Disability and Poverty in Developing Countries: A Multidimensional Study

Using World Health Survey (WHS) quantitative data, this study investigates the economic status of persons with disabilities in 15 developing countries, presenting a snapshot picture of several indicators of economic well-being and poverty across disability status. It has seven main findings.

1. Disability is significantly associated with higher multidimensional poverty in most of the developing countries under study.

2. There was not a single economic well-being dimension, where disability was systematically associated with deprivation in the 15 countries.
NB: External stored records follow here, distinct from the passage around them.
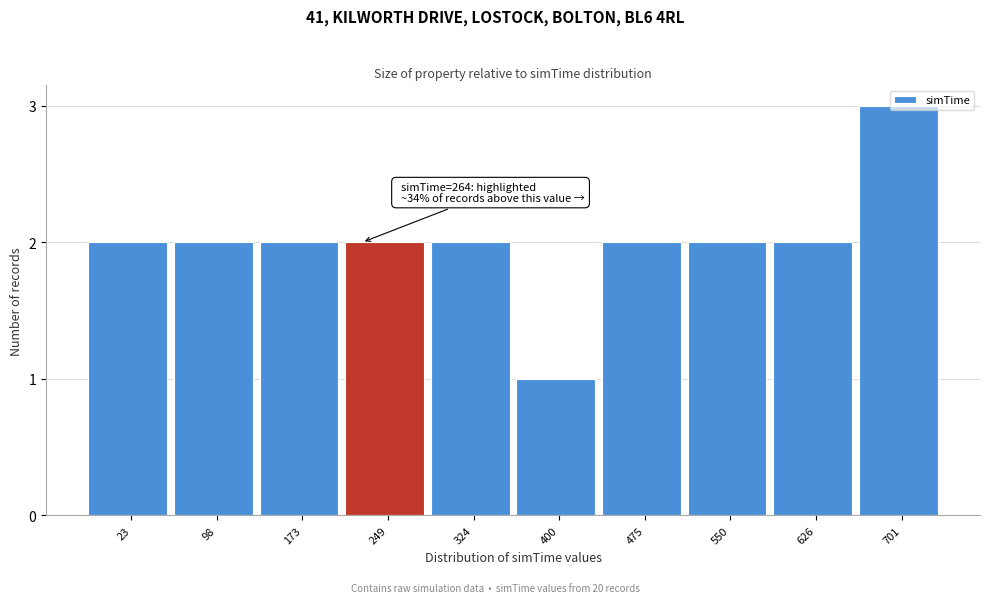

What is the value of the 5th bar from the left?

2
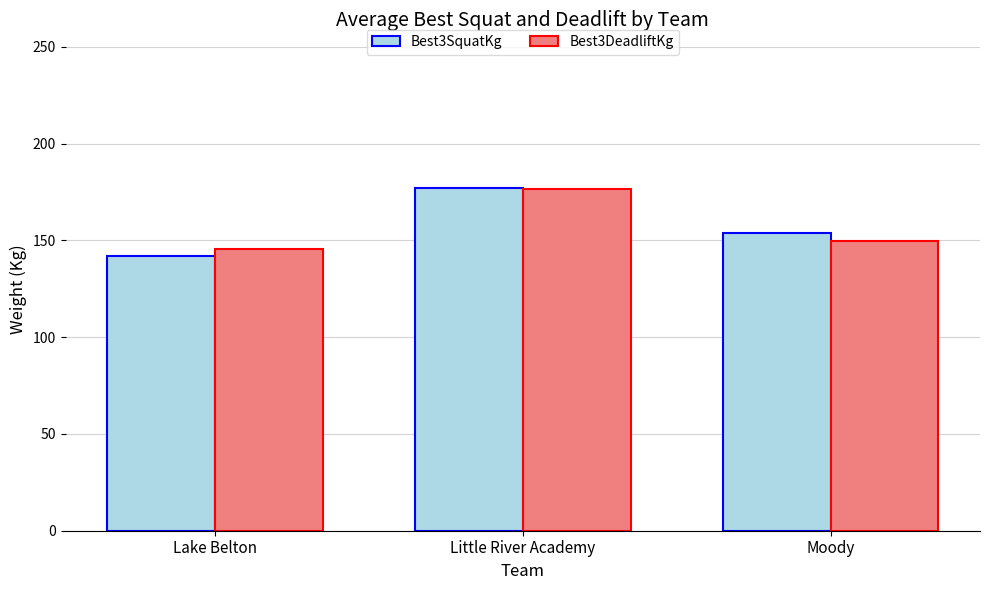

Rank the categories by Best3DeadliftKg value from lowest to highest.

Lake Belton, Moody, Little River Academy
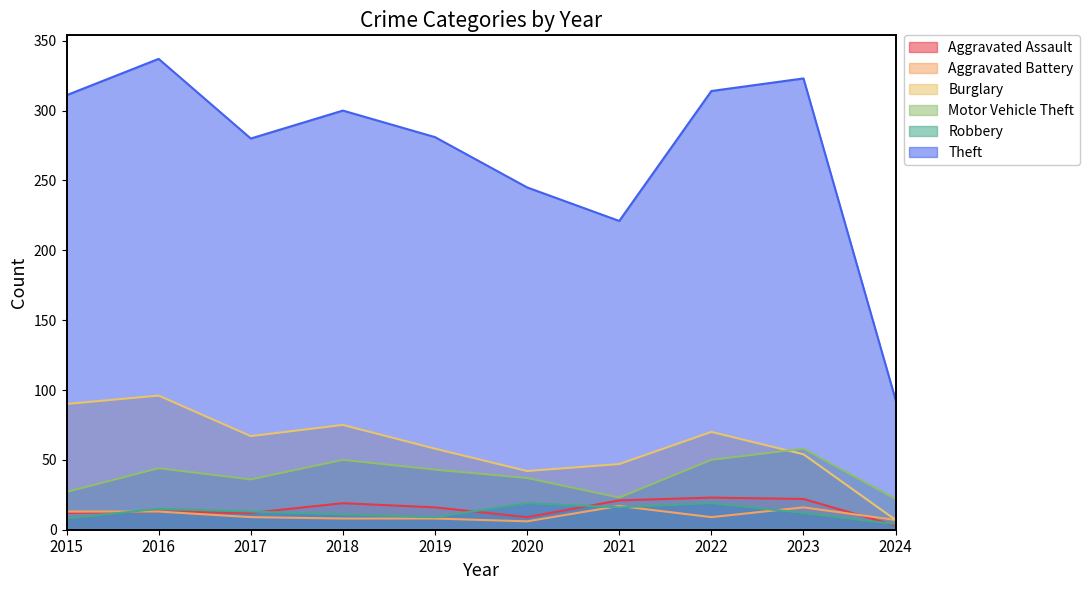

True or false: Burglary and Aggravated Battery cross at least once.

False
Dimension level results support the hypothesis that the types of economic deprivations (e.g., non-employment, low educational attainment) that persons with disabilities face vary across countries.

3. Households with disabilities are not worse off when their well-being is measured by mean non-health PCE and when poverty is measured through the headcount, gap, and severity based on non-health PCE as welfare aggregate.

4. Among persons with disabilities, persons aged 40 and above and persons with multiple disabilities were more likely to be multi-dimensionally poor.

5. Gaps in economic well-being and poverty were found to be more often significant and larger in middle income countries compared to low income countries.

6. Disability prevalence is variable across the 15 countries under study and is high in most countries (above 5%). Nine countries have a prevalence rate between 5% and 10%, and four countries have prevalence rates between 10% and 15%. Therefore persons with disabilities account for sizeable portions of the working age population in developing countries.

7. At the individual level, in most of the countries included in the study, persons with disabilities have lower educational attainment and experience lower employment rates than persons without disabilities.

The results in this paper give impetus for more research on disability and social and economic outcomes in developing countries. First and foremost, research is needed in identifying the channels through which disability may lead to poverty and vice versa in different developing country contexts. It is necessary to bring causal pathways into light in order to make specific policy recommendations, at the country level, on how to reduce poverty among persons with disabilities, and how to curb the incidence of disability among the poor. Second, given the variations across countries, understanding the factors behind them might help understand which policies work in efforts to include persons with disabilities in development. Both recommendations critically depend on the availability of more and better data on persons with disabilities and their households.